“And Jesus said to him, ‘Do you see these great buildings? There will not be left here one stone upon another that will not be thrown down.’” (Mark 13:2)
So begins the longest speech recorded of Jesus in the gospel of Mark.
Since arriving in Jerusalem in Mark 11, Jesus has viewed the temple, cleansed it, argued in it, and now, he condemns it. In the next verse, Jesus leaves the temple never to return.
The disciples, however, like Job’s wife leaving Sodom, do not appear eager to leave. “Look, Teacher” they said, “what wonderful stones and what wonderful buildings!”
And the architecture was magnificent. Josephus (who saw the building) wrote: “The exterior of the building lacked nothing that could astound mind or eye. For being covered on all sides with massive plates of gold, the sun was no sooner up than it radiated so fiery a flash that persons straining to look at it were compelled to avert their eyes, as if looking at the sun.” Another wrote: “He who has not seen the Temple in its full construction has never seen a glorious building in his life.” Herod built it for his own honor, but also to burnish the image of Judea in the pagan world.
Magnificent or not, God was not impressed. People, and their behavior, are more important than architecture, and in the verses that follow, Jesus makes it clear that the temple is to be destroyed and it will be the judgment of God that does it.
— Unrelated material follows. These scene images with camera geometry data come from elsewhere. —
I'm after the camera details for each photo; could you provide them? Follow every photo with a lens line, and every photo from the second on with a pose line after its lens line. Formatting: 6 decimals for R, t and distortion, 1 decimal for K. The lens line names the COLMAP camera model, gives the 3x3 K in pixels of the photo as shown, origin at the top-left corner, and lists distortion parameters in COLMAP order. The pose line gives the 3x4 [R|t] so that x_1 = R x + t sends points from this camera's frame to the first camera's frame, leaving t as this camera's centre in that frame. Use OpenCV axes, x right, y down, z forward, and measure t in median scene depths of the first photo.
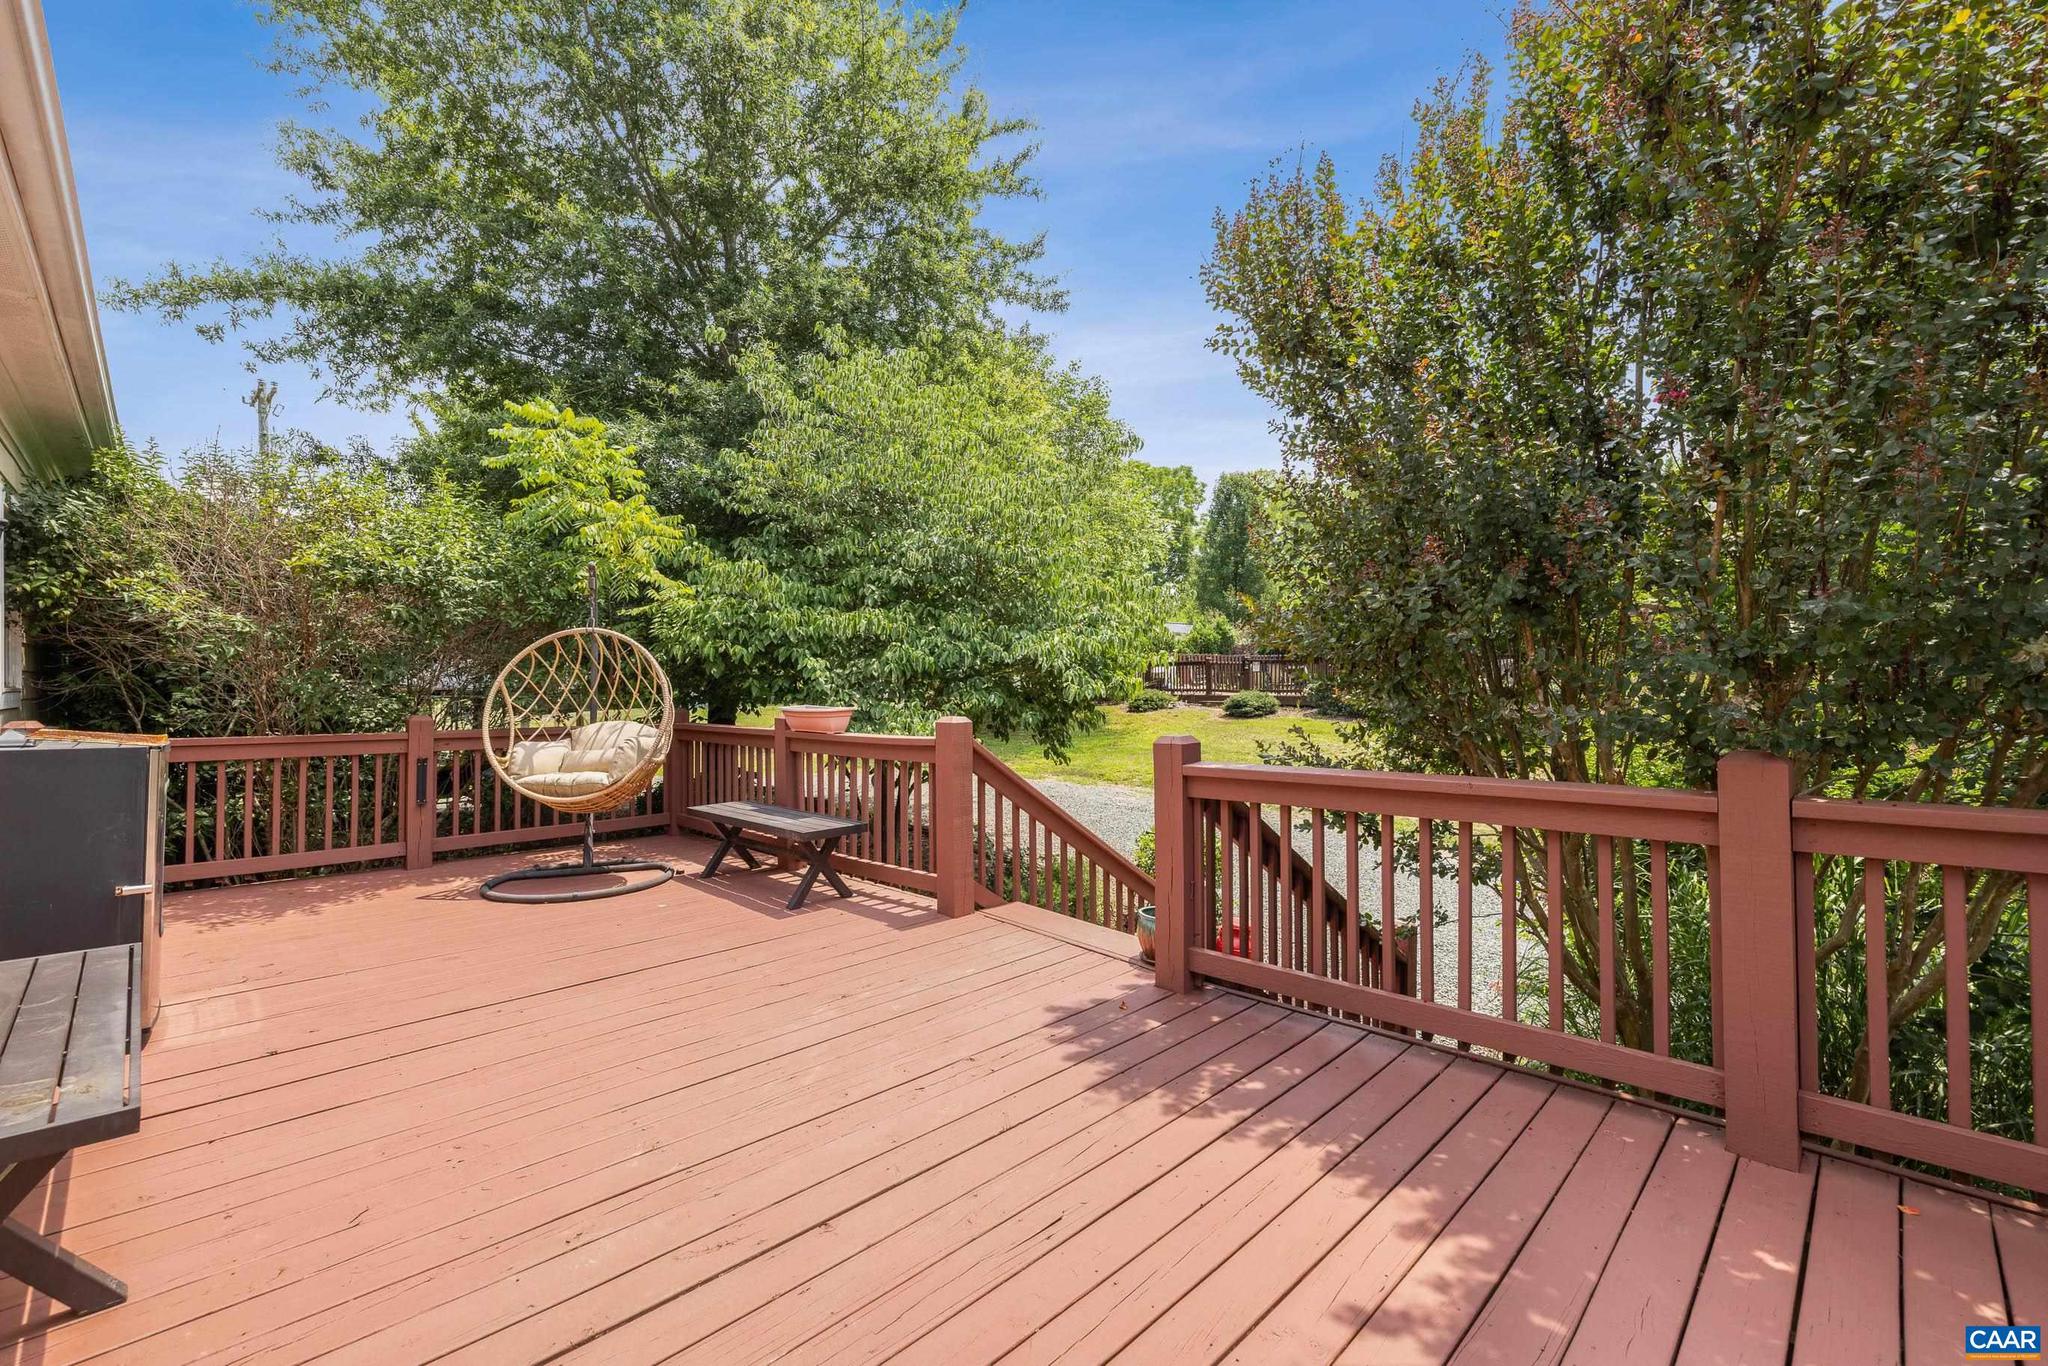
lens RADIAL K [[863.6, 0, 1019.0], [0, 863.6, 681.2], [0, 0, 1]] dist [0.010161, -0.000291]
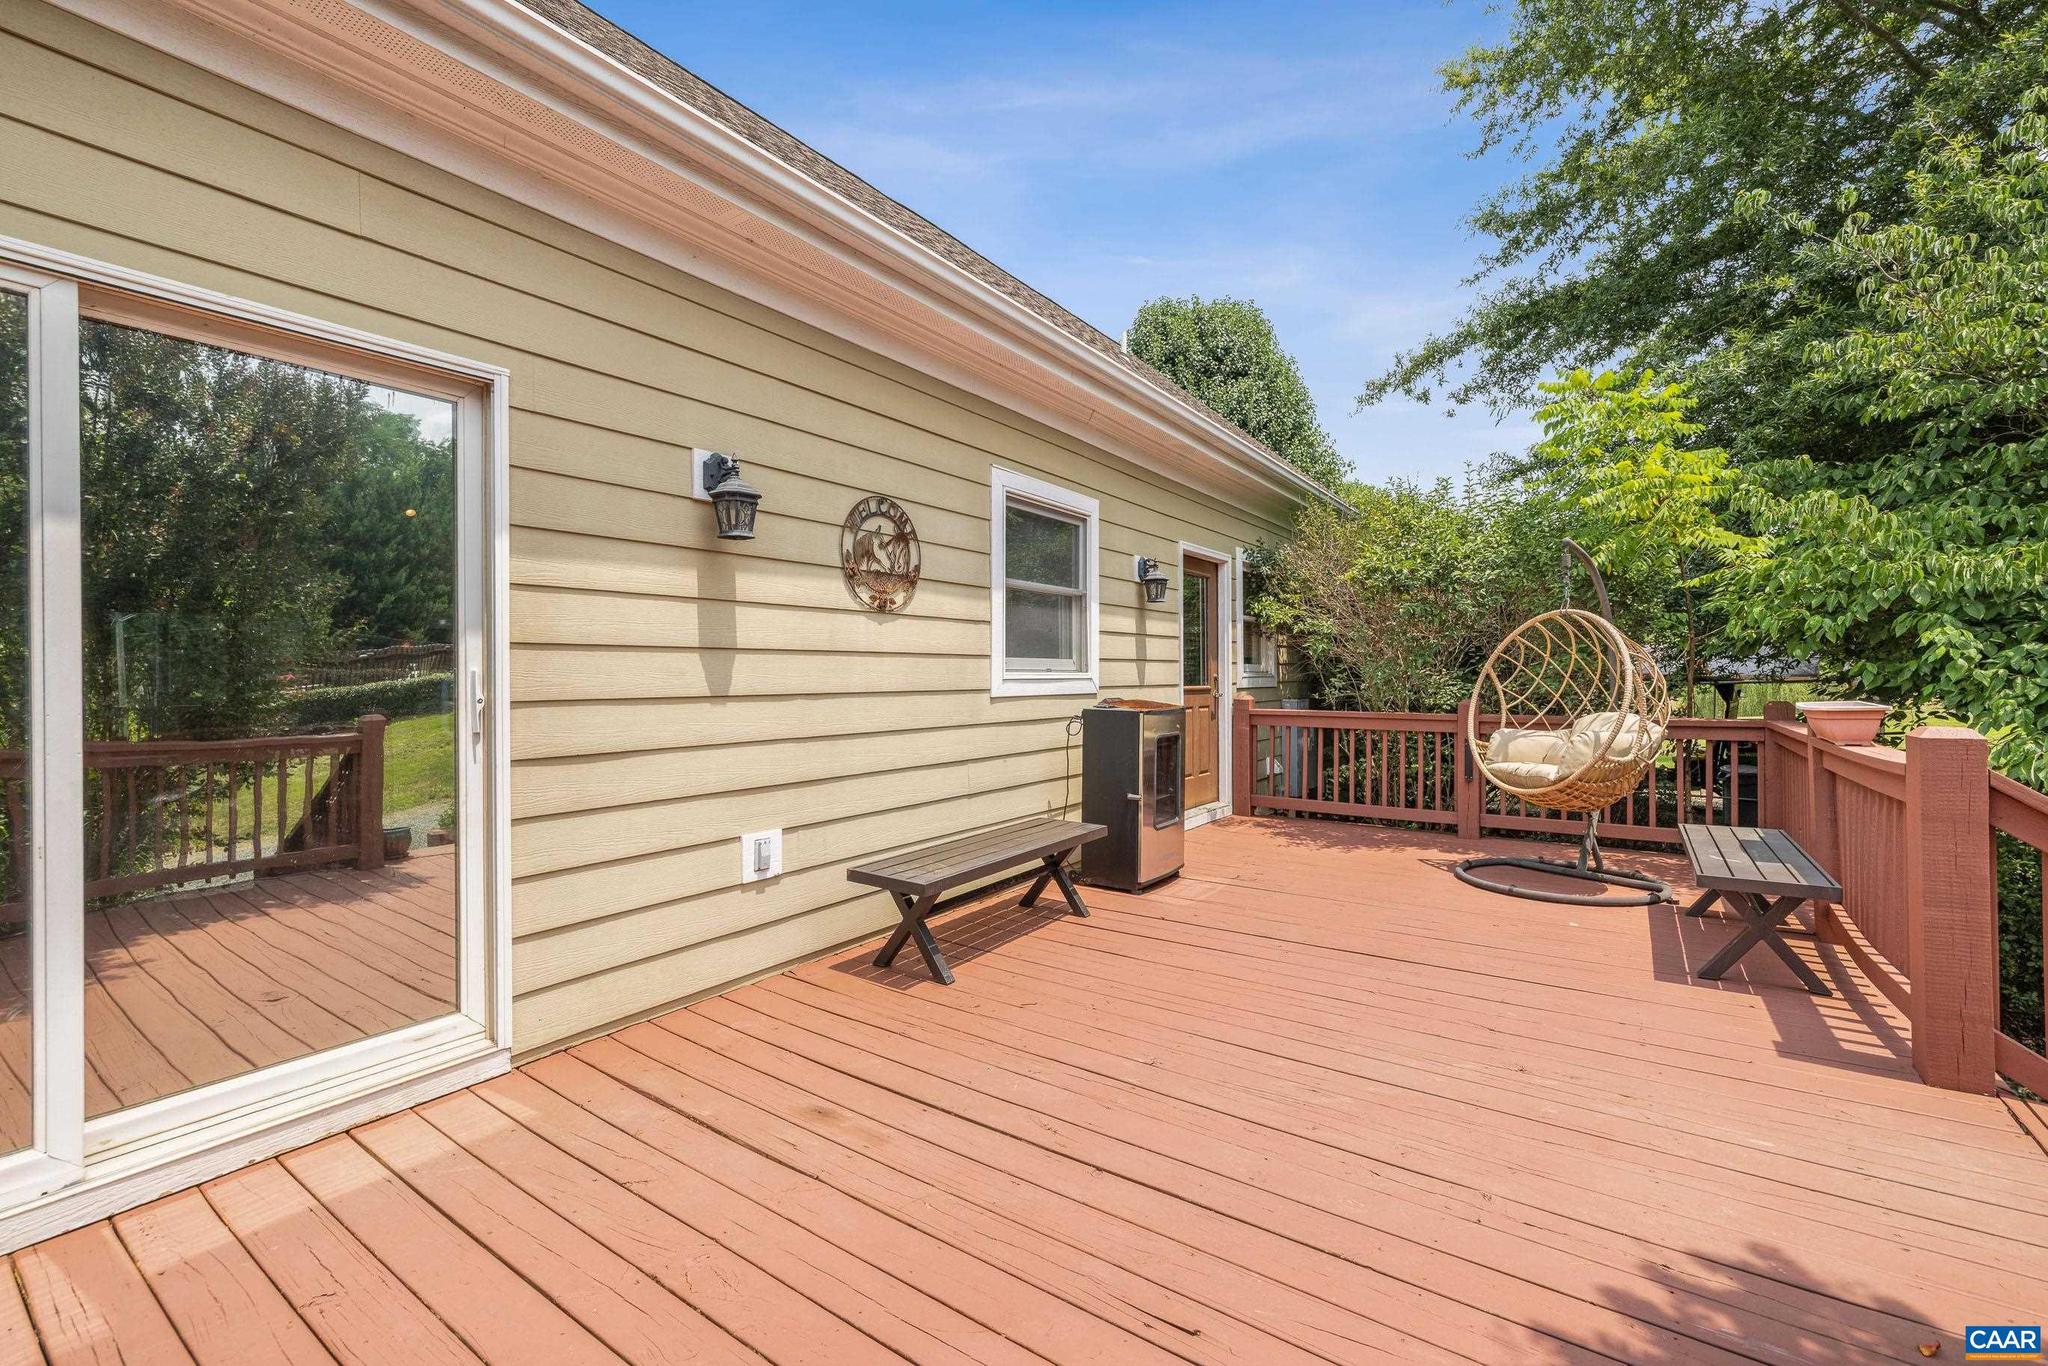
lens RADIAL K [[863.6, 0, 1023.0], [0, 863.6, 674.5], [0, 0, 1]] dist [0.010161, -0.000291]
pose [[0.194536, -0.000276, -0.980895, 0.326716], [0.009595, 0.999953, 0.001622, 0.000516], [0.980849, -0.009727, 0.194529, 0.277726]]
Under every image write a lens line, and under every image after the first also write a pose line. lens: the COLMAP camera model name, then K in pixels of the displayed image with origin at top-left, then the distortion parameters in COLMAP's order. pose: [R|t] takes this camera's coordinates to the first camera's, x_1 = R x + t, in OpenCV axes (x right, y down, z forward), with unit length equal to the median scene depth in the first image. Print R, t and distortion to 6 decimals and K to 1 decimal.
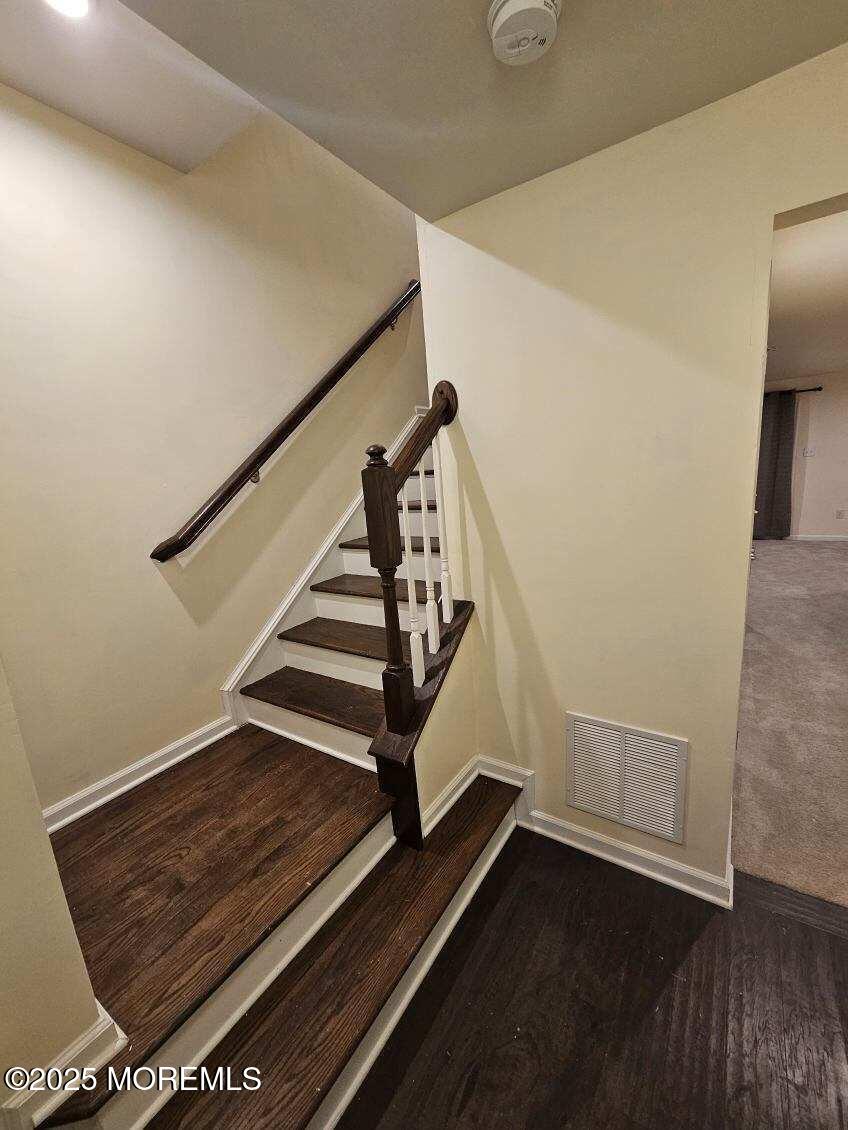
lens RADIAL K [[456.2, 0, 424.0], [0, 456.2, 565.0], [0, 0, 1]] dist [-0.000234, -0.004126]
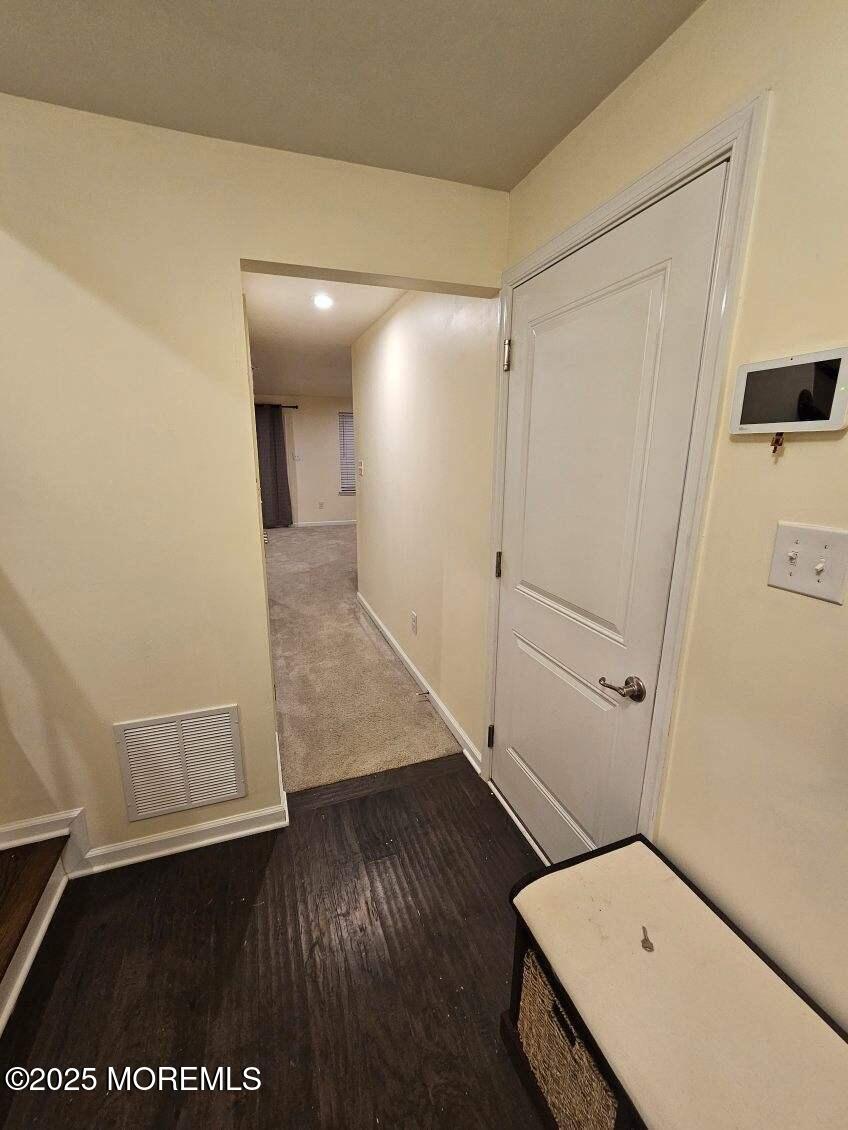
lens RADIAL K [[459.1, 0, 416.6], [0, 459.1, 562.9], [0, 0, 1]] dist [-0.001110, -0.000031]
pose [[0.593392, -0.121391, 0.795707, -0.018953], [0.118787, 0.990945, 0.062591, 0.014044], [-0.796100, 0.057379, 0.602438, -0.058588]]
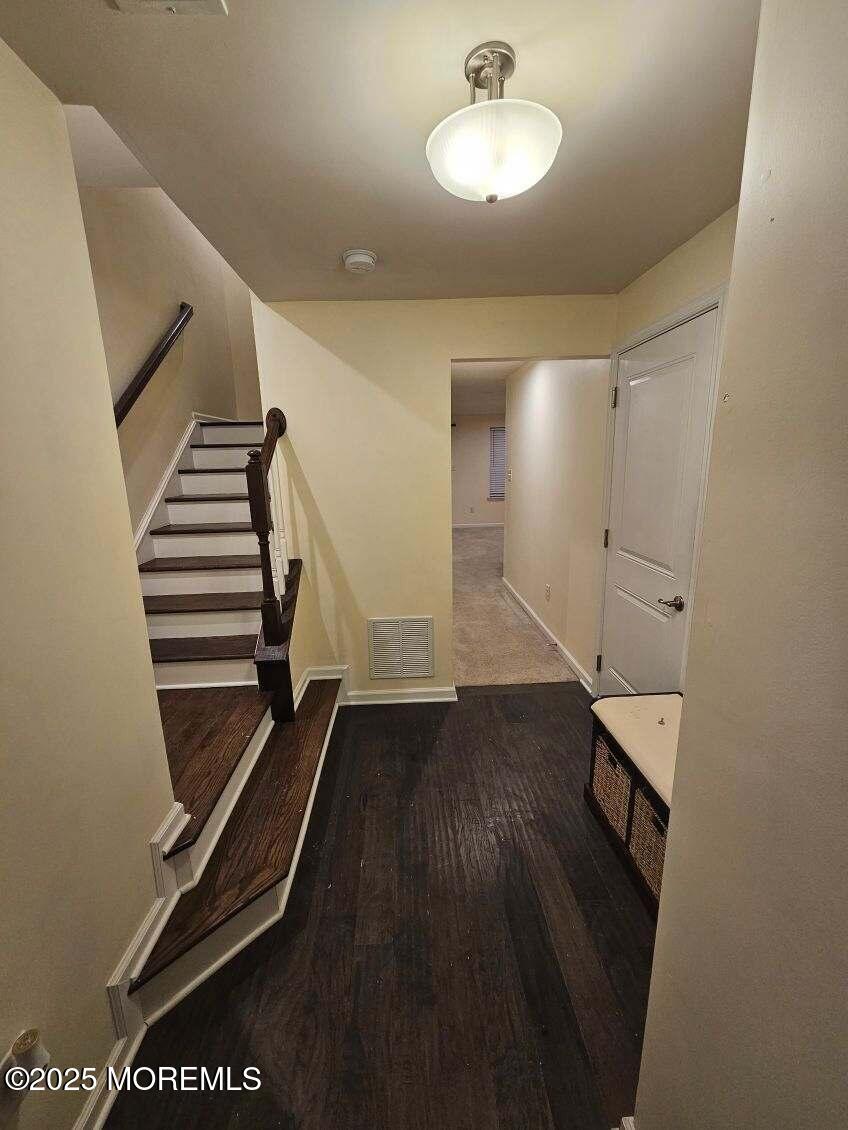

It wasn’t a new value system. Even in the Old Testament, the orthodoxy of pious people was condemned when their day to day behavior didn’t match the holiness of their calling (see Isaiah 58:1-9 and Jeremiah 7:2-11). An enduring message is this: There is nothing we should prize more than our relationship with God, a valuing that is reflected in our obedient behavior. Whatever gets in the way of that, no matter how majestic or noble in our own eyes, is slated, like the temple, for destruction.